Wir beuten unseren Planeten aus, verändern das Klima- und Ökosystem mit negativen Konsequenzen und haben in den letzten 50 Jahren ausgeblendet, dass unsere Wirtschaft auch auf einer intakten Umwelt basiert. Jetzt müssen wir Umdenken.

Reto Ringger, Gründer und CEO von Globalance

Ein grosses Problem von «grünen» Anlagen ist der Mangel an zuverlässigen ESG-Daten: Verschiedene Rating-Agenturen messen und bewerten die Nachhaltigkeitsleistung von Unternehmen unterschiedlich – und widersprechen sich gegenseitig. Wie gehen Sie bei Globalance damit um?

Ja, im Datenbereich herrscht in der Tat eine grosse Konfusion – und zwar auf der Anleger- wie auf der Investorenseite. Die meisten Rating-Agenturen gewichten nämlich aus Compliance-Überlegungen Finanzrisiken und nicht etwa die positiven Nachhaltigkeitsleistung von Unternehmen, was Anleger oft falsch interpretieren, da sie Letzteres annehmen. Und Investoren wie wir, die einen renditeorientierten Business Case verfolgen, sind auf ökonomische und performance-relevante Daten angewiesen, die in einem ESG-Kontext Sinn machen. Daher wählen wir aus verschiedenen Datenanbietern die für uns besten Daten aus und integrieren diese in unseren Anlageprozess. In Bezug auf Einheitlichkeit und Vergleichbarkeit bleibt den Anlegern nur die Hoffnung, dass die Rating-Agenturen sich über die Zeit inhaltlich annähern werden.

Der grösste Hebel um Kapital in nachhaltige Investitionen zu lenken, liegt bekanntermassen bei den Institutionellen Anlegern. Schweizer Pensionskassen verwalten ein Milliardenvermögen, kämpfen aber aus strukturellen und regulatorischen Gründen mit dem ESG-Thema. Wie lässt sich dieses Dilemma lösen?

In der kleinen Schweiz agieren rund 1'300 Pensionskassen verschiedener Grössen und mit unterschiedlich ausgeprägtem ESG-Wissen und Know-how am Markt – zum Vergleich: in Schweden finden sich lediglich sieben Anbieter in diesem Segment. Damit wird klar, dass die ESG-Expertise, gerade bei kleinen und kleineren Schweizer Pensionskassen, auch aus Kapazitätsgründen teilweise noch wenig ausgeprägt ist. Deshalb wäre es richtig und wichtig, das ESG-Thema auch im Institutionellen Segment zu vereinfachen. Einerseits könnte dadurch deutlich mehr Kapital in die richtige Richtung bewegt werden. Anderseits würden die Kostenstrukturen der einzelnen Anbieter transparent und vergleichbar. Aber ich befürchte, dass die Etablierung einheitlicher Standards in der Pensionskassenwelt eine Utopie bleibt, denn aus Wettbewerbsgründen haben die Akteure aktuell kein ein echtes Interesse daran.

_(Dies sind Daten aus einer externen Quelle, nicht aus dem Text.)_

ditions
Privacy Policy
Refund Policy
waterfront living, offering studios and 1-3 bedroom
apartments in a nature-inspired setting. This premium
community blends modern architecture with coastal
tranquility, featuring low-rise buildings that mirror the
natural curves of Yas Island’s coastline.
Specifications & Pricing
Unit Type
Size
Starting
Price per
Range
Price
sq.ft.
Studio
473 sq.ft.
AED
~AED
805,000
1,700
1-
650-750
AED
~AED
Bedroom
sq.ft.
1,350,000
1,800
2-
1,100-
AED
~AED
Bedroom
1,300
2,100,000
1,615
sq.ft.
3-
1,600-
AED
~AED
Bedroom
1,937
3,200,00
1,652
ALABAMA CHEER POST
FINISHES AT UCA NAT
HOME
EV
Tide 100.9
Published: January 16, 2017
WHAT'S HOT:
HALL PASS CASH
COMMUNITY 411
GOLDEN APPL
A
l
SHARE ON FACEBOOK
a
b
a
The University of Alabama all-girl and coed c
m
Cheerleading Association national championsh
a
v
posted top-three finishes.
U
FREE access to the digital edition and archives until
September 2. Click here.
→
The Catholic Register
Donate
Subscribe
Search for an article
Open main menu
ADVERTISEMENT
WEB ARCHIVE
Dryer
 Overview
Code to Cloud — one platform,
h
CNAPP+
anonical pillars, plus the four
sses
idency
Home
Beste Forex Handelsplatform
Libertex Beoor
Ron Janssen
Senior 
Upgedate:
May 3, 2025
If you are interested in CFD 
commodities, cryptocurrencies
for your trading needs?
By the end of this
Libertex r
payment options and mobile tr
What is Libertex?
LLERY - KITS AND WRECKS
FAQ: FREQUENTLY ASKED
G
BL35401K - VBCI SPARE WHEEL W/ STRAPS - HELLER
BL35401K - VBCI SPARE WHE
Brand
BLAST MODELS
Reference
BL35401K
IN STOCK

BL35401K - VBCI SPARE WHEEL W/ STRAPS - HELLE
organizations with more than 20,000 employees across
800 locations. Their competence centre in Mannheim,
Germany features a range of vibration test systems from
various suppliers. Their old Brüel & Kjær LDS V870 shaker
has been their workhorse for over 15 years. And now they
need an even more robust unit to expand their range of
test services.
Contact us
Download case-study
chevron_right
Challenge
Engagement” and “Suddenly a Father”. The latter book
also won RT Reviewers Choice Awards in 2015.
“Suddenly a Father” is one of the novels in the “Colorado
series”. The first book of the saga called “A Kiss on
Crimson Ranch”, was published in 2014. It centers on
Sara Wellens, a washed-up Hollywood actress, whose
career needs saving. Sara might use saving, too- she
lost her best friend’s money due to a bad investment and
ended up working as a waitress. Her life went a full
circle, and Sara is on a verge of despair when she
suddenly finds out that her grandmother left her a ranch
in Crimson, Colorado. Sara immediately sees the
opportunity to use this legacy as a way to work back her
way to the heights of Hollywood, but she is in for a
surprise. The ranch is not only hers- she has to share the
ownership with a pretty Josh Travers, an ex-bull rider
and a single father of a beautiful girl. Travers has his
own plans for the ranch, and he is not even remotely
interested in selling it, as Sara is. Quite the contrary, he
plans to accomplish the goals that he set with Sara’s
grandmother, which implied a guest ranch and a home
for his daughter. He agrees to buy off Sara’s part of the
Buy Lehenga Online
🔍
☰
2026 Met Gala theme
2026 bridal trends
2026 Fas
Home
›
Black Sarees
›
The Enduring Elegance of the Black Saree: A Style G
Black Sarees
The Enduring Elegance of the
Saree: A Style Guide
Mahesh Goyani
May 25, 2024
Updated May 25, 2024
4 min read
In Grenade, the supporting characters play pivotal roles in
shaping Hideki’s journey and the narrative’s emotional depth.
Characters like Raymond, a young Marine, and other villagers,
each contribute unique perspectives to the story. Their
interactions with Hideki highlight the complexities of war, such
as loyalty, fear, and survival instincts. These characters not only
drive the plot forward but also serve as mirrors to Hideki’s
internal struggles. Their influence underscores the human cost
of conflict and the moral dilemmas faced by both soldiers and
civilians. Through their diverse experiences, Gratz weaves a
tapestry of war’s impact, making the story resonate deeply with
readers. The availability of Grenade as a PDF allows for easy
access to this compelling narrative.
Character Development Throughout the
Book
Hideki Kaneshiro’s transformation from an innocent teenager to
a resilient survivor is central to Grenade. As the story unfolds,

Greenwashing ist in der Finanzindustrie bekanntermassen ein Problem. Weniger bekannt ist der Begriff des «Brownwashing», der Versuch von Unternehmen, die tatsächlichen negativen Umweltauswirkungen im eigenen Wirkungskreis durch falsche oder überzogene Umweltversprechen zu vertuschen oder herunterzuspielen. Wie sind Ihre Beobachtungen zu diesem Phänomen?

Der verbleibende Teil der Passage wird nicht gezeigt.